The transfer of assets to future generations in general, and corporate succession in particular, touches on very different areas of law. This makes the details of handling such matters so complicated. It especially involves income tax and inheritance/gift tax law, not to mention company, family and inheritance law.
The last reform of inheritance tax law in 2016 served to implement the requirements laid down by the Federal Constitutional Court. This has significantly increased the complexity of tax concessions for business assets and shares in corporations. Consequently, now more than ever, a company’s business succession requires thorough planning in order to avoid unpleasant surprises.
The starting point for planning asset or corporate succession is the wishes of the transferring party in terms of who is to receive which assets. On this basis, various aspects have to be taken into consideration:
- It is important to check whether renunciations of inheritance/compulsory portion or contracts of inheritance have already been concluded with all of the parties concerned, and whether it would still make sense to conclude such contracts or a corresponding renunciation.
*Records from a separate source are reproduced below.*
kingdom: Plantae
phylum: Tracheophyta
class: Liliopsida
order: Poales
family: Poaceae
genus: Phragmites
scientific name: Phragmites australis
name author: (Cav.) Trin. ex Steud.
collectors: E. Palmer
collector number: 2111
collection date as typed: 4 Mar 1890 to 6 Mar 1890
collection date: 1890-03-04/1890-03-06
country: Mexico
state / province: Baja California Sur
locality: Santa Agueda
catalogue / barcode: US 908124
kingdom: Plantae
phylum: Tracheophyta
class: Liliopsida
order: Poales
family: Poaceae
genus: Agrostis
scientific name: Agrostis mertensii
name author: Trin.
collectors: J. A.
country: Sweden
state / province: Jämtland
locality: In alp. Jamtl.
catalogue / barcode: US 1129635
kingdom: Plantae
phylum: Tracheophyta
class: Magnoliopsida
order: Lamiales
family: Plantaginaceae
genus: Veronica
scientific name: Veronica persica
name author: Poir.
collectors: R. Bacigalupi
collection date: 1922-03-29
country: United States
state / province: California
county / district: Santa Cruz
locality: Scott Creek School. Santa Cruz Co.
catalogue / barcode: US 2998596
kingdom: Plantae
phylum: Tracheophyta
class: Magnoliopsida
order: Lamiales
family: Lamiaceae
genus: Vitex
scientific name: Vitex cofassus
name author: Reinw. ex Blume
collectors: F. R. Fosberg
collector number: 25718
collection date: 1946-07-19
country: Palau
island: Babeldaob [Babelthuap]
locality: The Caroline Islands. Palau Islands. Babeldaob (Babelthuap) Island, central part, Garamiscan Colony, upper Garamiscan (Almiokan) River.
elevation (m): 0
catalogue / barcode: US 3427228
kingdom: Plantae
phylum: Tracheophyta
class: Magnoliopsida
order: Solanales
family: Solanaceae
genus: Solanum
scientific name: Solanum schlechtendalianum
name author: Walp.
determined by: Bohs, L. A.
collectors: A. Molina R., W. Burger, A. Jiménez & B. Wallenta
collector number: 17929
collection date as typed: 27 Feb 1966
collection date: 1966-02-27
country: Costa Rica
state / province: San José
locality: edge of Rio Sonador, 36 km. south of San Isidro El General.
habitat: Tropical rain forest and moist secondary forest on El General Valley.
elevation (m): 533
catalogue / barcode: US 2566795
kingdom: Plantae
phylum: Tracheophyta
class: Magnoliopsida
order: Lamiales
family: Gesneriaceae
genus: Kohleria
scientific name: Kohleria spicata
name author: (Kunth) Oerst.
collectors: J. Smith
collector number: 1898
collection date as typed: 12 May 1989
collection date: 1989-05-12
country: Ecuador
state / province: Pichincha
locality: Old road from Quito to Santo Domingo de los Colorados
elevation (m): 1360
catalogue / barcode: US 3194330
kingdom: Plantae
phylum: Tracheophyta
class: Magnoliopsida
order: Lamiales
- In terms of the assets to be transferred, it is important to ensure as far as possible that any existing hidden reserves are not revealed for income tax purposes.
- The planned transfer of assets must be consistent with any obligations of the transferring party under company law.
- The process as a whole should be optimised from the point of view of inheritance and gift tax law. As regards business assets, the interaction between income tax and inheritance tax can be very complex if the transferring party wishes to retain cash inflows from the assets to be transferred.
- In the case of business assets and corporations, the company assets must be optimised with regard to the tax concession regulations (reduction of administrative assets if necessary).
- As for the remaining assets of the transferring party, it is wise to plan at an early stage concerning whom the assets are to be transferred to in order to ensure multiple use of any allowances.